▶ [WHAT THE TASK ASKS] Using the listing below, report all lines holding the word "nextPC".

DATASET RECORDS: Begin

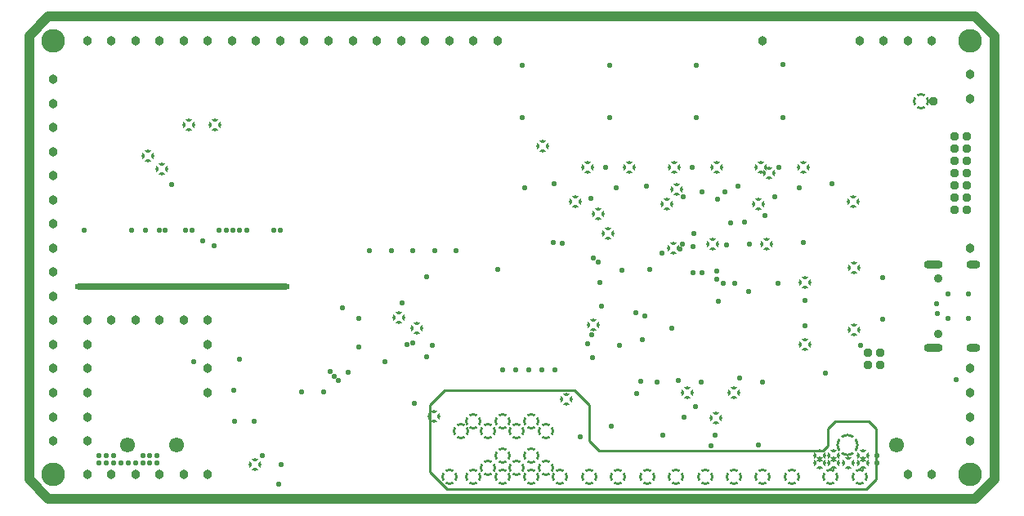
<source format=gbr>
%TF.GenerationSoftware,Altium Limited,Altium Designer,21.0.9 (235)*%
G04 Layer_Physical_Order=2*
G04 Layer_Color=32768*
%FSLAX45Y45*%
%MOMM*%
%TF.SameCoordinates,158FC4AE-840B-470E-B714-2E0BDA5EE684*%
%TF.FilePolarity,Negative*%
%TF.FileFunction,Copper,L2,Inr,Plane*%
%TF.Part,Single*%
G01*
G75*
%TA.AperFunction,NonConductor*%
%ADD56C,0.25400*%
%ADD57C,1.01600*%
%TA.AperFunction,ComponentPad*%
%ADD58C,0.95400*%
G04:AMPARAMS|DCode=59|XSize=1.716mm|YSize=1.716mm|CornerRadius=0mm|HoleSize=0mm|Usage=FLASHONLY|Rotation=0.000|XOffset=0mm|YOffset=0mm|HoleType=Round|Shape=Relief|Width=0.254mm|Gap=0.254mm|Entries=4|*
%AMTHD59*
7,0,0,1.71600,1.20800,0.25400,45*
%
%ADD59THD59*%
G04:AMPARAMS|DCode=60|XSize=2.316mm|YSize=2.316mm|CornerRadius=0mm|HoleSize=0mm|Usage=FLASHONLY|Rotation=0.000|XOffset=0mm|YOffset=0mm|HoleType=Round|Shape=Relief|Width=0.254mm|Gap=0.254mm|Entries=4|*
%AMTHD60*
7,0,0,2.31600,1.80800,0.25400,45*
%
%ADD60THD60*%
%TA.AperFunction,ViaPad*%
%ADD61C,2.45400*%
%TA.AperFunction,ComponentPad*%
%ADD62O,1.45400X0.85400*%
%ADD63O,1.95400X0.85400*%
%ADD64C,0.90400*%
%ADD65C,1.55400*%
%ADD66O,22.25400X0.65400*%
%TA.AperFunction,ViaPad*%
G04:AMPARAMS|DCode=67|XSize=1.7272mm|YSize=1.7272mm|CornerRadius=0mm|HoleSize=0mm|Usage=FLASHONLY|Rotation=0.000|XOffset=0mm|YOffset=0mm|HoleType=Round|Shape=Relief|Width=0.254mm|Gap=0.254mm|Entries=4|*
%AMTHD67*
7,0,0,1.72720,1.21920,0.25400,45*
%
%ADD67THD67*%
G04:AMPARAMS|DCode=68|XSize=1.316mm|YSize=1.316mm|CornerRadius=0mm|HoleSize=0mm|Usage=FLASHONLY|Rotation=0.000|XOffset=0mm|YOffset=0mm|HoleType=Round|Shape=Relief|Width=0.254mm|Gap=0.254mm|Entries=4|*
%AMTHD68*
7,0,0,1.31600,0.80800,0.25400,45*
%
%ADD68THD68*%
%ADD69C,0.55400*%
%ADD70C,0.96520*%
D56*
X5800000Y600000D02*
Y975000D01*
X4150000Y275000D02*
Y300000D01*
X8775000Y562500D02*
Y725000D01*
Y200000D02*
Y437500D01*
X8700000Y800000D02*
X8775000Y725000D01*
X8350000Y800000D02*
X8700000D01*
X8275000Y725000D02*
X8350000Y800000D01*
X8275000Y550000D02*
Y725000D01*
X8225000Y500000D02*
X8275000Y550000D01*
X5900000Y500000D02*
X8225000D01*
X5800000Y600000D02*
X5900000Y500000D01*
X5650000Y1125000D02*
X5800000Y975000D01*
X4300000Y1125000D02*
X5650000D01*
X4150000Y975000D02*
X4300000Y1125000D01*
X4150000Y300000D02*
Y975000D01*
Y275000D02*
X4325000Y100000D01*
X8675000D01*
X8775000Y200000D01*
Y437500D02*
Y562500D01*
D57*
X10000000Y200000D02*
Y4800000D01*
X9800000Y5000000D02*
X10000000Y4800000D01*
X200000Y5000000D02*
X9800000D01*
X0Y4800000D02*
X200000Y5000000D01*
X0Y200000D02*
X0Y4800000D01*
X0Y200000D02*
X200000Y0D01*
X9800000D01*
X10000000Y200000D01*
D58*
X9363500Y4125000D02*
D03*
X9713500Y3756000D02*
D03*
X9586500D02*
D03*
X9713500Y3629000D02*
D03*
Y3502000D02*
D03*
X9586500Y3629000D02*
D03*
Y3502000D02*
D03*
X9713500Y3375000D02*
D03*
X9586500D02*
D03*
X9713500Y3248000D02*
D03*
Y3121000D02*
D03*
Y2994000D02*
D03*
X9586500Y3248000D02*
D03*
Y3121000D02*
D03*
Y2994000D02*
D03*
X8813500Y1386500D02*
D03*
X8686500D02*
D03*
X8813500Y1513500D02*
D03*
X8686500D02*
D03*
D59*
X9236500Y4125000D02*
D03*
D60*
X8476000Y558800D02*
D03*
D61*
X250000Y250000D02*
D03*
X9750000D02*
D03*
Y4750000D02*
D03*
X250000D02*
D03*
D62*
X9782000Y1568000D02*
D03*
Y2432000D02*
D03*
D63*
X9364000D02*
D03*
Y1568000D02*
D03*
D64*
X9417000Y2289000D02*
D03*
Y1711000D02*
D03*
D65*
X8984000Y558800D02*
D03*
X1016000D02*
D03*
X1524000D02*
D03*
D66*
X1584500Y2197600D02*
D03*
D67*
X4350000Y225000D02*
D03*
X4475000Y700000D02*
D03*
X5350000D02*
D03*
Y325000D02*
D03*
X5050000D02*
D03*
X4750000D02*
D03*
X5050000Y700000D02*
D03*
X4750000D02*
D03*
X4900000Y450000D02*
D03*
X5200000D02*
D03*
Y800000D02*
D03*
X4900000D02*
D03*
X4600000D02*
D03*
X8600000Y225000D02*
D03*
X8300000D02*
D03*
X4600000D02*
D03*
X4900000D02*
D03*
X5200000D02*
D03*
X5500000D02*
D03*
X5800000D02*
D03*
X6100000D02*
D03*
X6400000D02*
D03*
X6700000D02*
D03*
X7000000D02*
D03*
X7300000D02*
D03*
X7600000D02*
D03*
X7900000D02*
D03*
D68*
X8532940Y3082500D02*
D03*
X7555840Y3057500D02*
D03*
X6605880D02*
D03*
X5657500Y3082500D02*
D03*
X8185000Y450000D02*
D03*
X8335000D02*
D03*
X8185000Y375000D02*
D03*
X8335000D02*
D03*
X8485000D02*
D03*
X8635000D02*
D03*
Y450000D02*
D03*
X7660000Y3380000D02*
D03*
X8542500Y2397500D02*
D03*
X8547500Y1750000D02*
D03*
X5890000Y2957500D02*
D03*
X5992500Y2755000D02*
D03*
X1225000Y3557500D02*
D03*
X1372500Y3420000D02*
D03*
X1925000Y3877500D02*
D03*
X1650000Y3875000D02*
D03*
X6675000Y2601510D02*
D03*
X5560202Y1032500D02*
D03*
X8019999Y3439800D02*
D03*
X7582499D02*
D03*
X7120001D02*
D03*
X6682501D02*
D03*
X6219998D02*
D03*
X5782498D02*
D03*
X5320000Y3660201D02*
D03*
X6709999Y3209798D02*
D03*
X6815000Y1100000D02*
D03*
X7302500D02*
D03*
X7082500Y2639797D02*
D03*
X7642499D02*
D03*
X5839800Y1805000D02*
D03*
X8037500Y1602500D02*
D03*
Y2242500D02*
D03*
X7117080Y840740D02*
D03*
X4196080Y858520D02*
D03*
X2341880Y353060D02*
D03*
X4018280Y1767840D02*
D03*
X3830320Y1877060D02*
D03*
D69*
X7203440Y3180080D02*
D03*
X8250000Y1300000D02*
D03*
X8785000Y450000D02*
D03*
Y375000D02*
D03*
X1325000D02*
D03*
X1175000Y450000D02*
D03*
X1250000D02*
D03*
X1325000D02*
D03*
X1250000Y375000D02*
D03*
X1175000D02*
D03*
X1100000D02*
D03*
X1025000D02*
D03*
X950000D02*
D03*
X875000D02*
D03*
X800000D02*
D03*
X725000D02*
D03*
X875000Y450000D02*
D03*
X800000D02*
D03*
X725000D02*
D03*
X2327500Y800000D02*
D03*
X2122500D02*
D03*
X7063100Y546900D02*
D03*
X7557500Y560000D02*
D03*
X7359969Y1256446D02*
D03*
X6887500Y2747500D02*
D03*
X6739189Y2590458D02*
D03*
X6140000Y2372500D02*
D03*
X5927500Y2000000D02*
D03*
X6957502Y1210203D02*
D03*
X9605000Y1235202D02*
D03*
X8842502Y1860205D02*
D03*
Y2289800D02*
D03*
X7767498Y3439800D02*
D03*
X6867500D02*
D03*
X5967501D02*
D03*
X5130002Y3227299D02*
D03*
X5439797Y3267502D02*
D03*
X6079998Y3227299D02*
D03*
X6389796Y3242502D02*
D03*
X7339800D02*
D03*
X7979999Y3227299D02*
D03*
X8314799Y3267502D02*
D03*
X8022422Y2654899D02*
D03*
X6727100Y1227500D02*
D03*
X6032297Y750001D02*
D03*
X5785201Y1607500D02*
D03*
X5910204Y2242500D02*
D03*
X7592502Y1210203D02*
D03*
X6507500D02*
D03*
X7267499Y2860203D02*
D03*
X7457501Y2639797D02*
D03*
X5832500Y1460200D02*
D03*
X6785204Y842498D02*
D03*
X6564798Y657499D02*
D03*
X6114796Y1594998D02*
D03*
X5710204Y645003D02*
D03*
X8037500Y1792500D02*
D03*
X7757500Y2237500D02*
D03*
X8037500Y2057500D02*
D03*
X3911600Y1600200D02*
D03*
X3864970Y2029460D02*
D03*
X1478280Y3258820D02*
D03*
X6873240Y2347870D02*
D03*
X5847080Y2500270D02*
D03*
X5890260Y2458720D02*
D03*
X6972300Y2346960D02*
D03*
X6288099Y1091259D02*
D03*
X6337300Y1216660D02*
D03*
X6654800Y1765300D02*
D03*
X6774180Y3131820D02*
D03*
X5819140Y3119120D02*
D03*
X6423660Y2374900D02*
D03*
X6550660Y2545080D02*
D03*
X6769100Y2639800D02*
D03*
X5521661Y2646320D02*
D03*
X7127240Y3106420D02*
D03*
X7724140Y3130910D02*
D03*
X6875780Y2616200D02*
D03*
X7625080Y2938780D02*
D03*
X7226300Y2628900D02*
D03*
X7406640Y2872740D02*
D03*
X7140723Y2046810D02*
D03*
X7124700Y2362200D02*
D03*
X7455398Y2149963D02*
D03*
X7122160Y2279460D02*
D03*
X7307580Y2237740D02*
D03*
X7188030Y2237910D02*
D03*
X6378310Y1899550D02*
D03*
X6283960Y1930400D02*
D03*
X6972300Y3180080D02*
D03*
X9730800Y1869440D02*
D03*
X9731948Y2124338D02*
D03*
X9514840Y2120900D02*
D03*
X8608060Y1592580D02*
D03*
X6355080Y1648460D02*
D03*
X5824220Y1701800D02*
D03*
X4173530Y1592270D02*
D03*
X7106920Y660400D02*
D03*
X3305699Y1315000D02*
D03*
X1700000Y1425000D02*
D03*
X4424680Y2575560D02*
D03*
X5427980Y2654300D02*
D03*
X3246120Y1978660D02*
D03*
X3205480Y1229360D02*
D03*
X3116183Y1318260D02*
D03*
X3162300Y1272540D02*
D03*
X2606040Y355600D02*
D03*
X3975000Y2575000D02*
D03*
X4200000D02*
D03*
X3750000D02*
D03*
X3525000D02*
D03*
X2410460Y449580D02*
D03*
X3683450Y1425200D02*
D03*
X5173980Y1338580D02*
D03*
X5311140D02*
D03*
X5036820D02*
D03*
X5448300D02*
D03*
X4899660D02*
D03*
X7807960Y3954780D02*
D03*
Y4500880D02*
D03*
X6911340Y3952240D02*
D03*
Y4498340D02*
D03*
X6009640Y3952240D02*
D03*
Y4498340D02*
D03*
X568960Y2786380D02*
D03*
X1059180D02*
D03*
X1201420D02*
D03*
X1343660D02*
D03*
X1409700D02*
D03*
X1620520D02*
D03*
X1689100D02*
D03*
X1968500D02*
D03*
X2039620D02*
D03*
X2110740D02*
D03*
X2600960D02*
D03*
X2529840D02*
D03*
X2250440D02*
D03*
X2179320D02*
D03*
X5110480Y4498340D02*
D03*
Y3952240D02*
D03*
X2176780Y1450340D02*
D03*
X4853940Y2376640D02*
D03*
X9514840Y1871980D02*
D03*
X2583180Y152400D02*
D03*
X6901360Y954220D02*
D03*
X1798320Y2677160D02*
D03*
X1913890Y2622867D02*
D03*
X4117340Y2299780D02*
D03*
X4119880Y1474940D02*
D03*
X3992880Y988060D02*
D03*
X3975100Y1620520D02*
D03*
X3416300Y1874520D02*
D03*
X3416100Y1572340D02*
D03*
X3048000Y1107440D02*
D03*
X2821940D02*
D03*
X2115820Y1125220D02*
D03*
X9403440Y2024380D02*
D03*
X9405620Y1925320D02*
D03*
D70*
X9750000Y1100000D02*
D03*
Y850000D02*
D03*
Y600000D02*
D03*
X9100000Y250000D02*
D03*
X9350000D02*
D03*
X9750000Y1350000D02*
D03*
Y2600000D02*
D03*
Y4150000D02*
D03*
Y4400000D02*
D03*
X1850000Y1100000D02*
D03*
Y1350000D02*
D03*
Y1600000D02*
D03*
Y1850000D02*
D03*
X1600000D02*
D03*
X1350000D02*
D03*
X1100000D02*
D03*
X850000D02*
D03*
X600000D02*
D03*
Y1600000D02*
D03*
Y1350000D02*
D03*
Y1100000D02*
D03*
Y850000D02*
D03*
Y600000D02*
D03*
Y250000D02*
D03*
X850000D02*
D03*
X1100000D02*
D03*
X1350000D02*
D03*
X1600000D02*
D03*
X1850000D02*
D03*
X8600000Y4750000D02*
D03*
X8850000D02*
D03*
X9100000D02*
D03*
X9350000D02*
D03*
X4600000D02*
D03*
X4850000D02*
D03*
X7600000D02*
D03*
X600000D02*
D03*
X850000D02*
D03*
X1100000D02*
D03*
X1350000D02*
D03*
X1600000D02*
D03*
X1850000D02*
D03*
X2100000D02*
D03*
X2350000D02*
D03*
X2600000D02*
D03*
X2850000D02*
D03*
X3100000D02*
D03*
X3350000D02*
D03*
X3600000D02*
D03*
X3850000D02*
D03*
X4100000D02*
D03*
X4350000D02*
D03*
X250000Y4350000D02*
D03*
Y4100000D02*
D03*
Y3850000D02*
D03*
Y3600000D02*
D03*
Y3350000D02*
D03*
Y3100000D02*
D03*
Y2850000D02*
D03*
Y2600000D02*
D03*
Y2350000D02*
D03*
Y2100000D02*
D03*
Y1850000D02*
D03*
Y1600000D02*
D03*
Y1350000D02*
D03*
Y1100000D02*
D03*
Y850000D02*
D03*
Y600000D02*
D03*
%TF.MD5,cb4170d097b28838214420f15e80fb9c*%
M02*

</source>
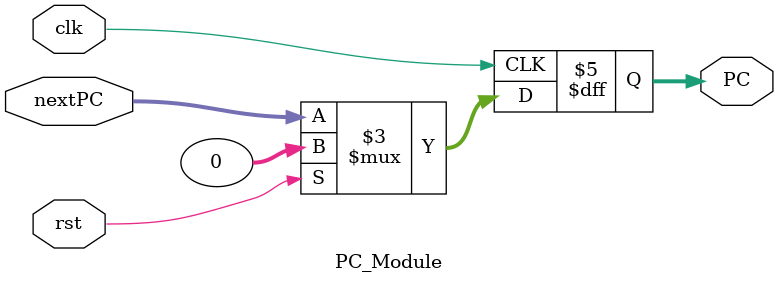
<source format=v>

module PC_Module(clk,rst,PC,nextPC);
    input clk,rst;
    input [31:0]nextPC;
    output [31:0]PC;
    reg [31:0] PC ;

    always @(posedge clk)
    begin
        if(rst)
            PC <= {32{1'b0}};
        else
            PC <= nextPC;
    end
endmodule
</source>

DATASET RECORDS: End

▶ [SOLUTION TO THIS PROBLEM]
module PC_Module(clk,rst,PC,nextPC);
    input [31:0]nextPC;
            PC <= nextPC;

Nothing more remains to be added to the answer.